Jakarta – Dua wanita yang menghadiri pawai pro-Palestina tiga minggu yang lalu didakwa di bawah Undang-Undang Terorisme Inggris. Pada sidang Jumat kemarin, keduanya didakwa karena menampilkan gambar paralayang di pakaian mereka. “Jaksa penuntut mengatakan bahwa gambar-gambar tersebut menimbulkan kecurigaan bahwa mereka adalah pendukung Hamas, yang oleh pihak berwenang Inggris dianggap sebagai kelompok teroris,” sebut laporan AP.

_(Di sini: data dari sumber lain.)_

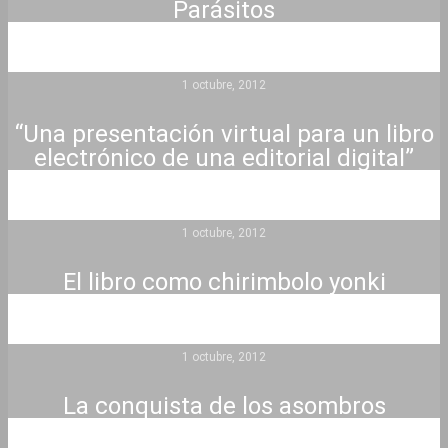
Parásitos
1 octubre, 2012
“Una presentación virtual para un libro
electrónico de una editorial digital”
1 octubre, 2012
El libro como chirimbolo yonki
1 octubre, 2012
La conquista de los asombros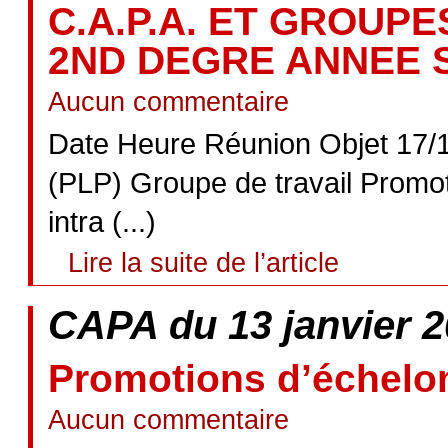
C.A.P.A. ET GROUPE
2ND DEGRE ANNEE S
Aucun commentaire
Date Heure Réunion Objet 17/12
(PLP) Groupe de travail Promot
intra (...)
Lire la suite de l’article
CAPA du 13 janvier 2
Promotions d’échelo
Aucun commentaire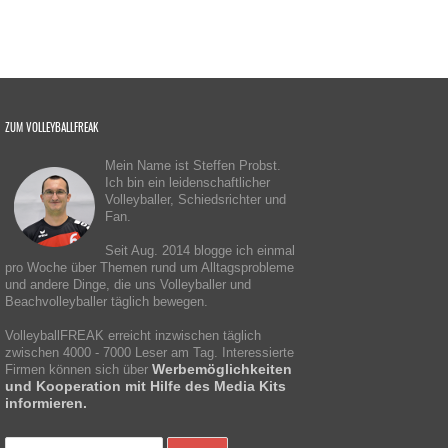
ZUM VOLLEYBALLFREAK
Mein Name ist Steffen Probst.
Ich bin ein leidenschaftlicher
Volleyballer, Schiedsrichter und
Fan.
Seit Aug. 2014 blogge ich einmal
pro Woche über Themen rund um Alltagsprobleme
und andere Dinge, die uns Volleyballer und
Beachvolleyballer täglich bewegen.
VolleyballFREAK erreicht inzwischen täglich
zwischen 4000 - 7000 Leser am Tag. Interessierte
Werbemöglichkeiten
Firmen können sich über
und Kooperation mit Hilfe des Media Kits
informieren.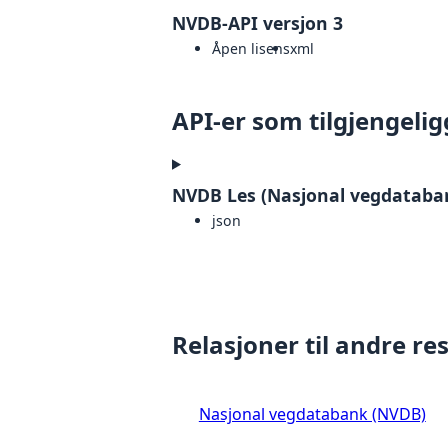
NVDB-API versjon 3
Åpen lisens
xml
API-er som tilgjengelig
NVDB Les (Nasjonal vegdataba
json
Relasjoner til andre re
Nasjonal vegdatabank (NVDB)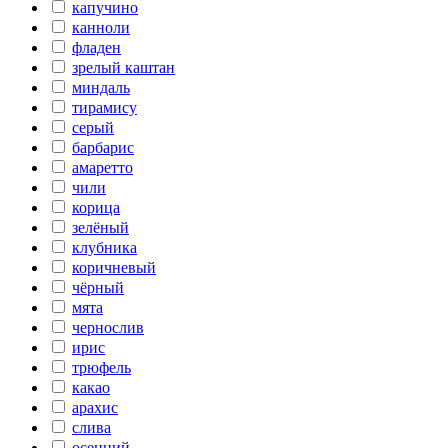
капучино
канноли
фладен
зрелый каштан
миндаль
тирамису
серый
барбарис
амаретто
чили
корица
зелёный
клубника
коричневый
чёрный
мята
чернослив
ирис
трюфель
какао
арахис
слива
осенний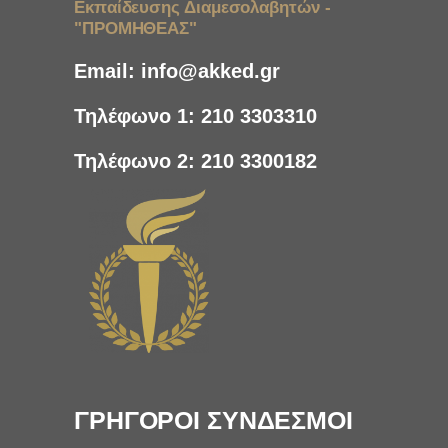
Εκπαίδευσης Διαμεσολαβητών -
"ΠΡΟΜΗΘΕΑΣ"
Email:
info@akked.gr
Τηλέφωνο 1:
210 3303310
Τηλέφωνο 2:
210 3300182
ΓΡΗΓΟΡΟΙ ΣΥΝΔΕΣΜΟΙ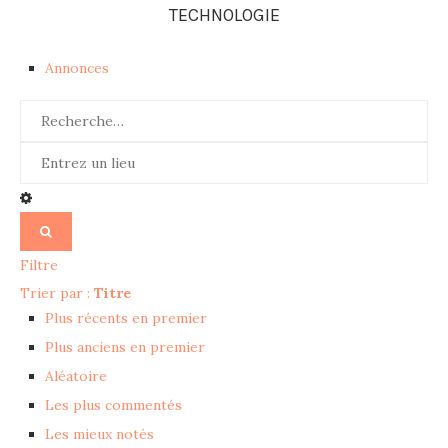
TECHNOLOGIE
Annonces
Filtre
Trier par :
Titre
Plus récents en premier
Plus anciens en premier
Aléatoire
Les plus commentés
Les mieux notés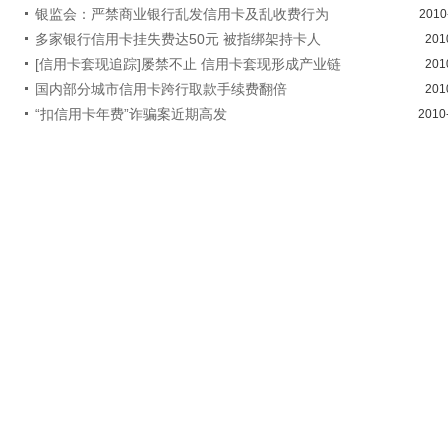
银监会：严禁商业银行乱发信用卡及乱收费行为
2010
多家银行信用卡挂失费达50元 被指绑架持卡人
201
[信用卡套现追踪]屡禁不止 信用卡套现形成产业链
201
国内部分城市信用卡跨行取款手续费翻倍
201
“扣信用卡年费”诈骗案近期高发
2010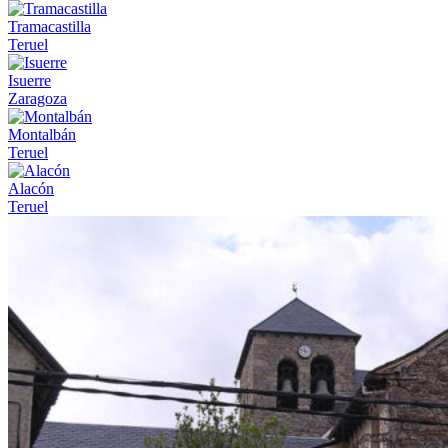
Tramacastilla
Teruel
Isuerre
Zaragoza
Montalbán
Teruel
Alacón
Teruel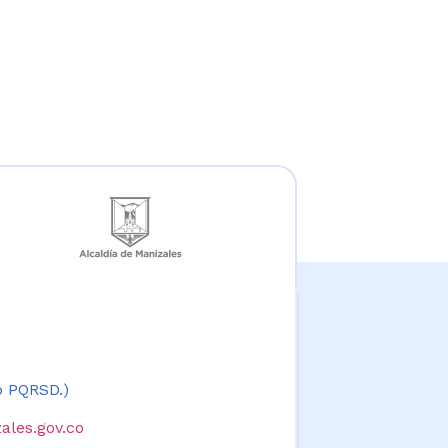
 o PQRSD.)
ales.gov.co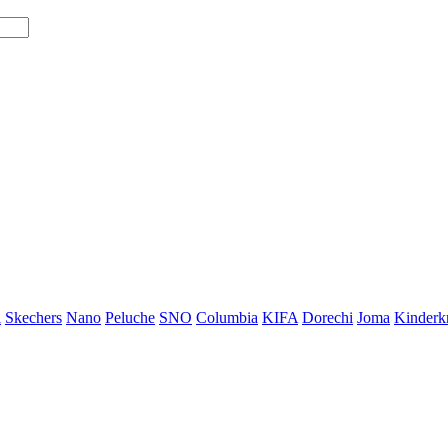
i
Skechers
Nano
Peluche
SNO
Columbia
KIFA
Dorechi
Joma
Kinderkr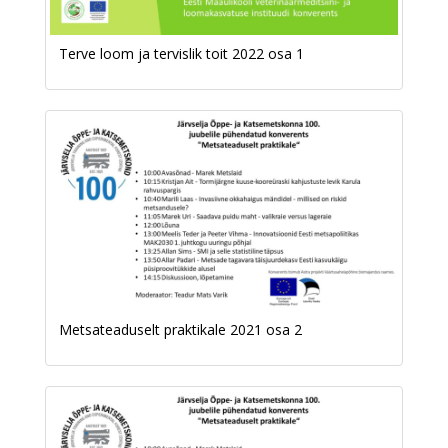
Terve loom ja tervislik toit 2022 osa 1
Metsateaduselt praktikale 2021 osa 2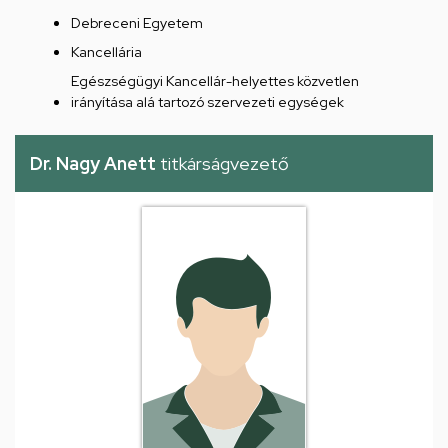
Debreceni Egyetem
Kancellária
Egészségügyi Kancellár-helyettes közvetlen
irányítása alá tartozó szervezeti egységek
Dr. Nagy Anett
titkárságvezető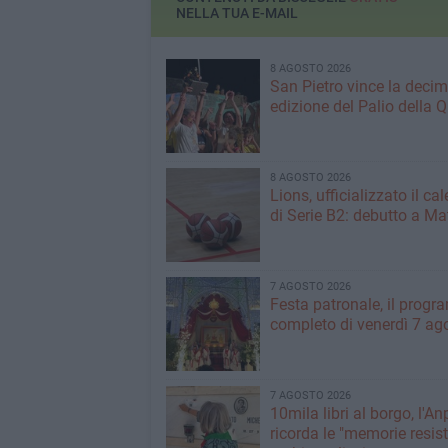
NELLA TUA E-MAIL
8 AGOSTO 2026
San Pietro vince la deci
edizione del Palio della 
8 AGOSTO 2026
Lions, ufficializzato il ca
di Serie B2: debutto a Ma
7 AGOSTO 2026
Festa patronale, il prog
completo di venerdì 7 ag
7 AGOSTO 2026
10mila libri al borgo, l'An
ricorda le "memorie resist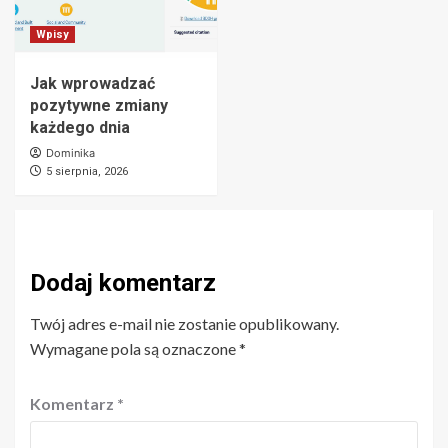
Wpisy
Jak wprowadzać
pozytywne zmiany
każdego dnia
Dominika
5 sierpnia, 2026
Dodaj komentarz
Twój adres e-mail nie zostanie opublikowany.
Wymagane pola są oznaczone
*
Komentarz
*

Pada 7 Oktober lalu, Hamas melakukan serangan ‘Badai Al Aqsa’ sebagai bentuk perlawanan terhadap penindasan negeri Israel selama ini. Dalam serangan tersebut, Hamas menggunakan paralayang untuk menerbangkan sejumlah pejuangnya melintasi perbatasan antara Gaza dan Israel selatan.
Aksi demonstrasi pro-Palestina tidak hanya muncul di Inggris. Di Amerika Serikat, ribuan orang berkumpul di ibukota negara Washington untuk memprotes dukungan pemerintahan Joe Biden terhadap Israel. “Palestina akan bebas,” ujar para demonstran yang mengenakan keffiyeh hitam dan putih, meneriakkan yel-yel ketika bendera Palestina berukuran besar dibentangkan oleh kerumunan massa yang memenuhi Pennsylvania Avenue, sebuah jalan menuju Gedung Putih.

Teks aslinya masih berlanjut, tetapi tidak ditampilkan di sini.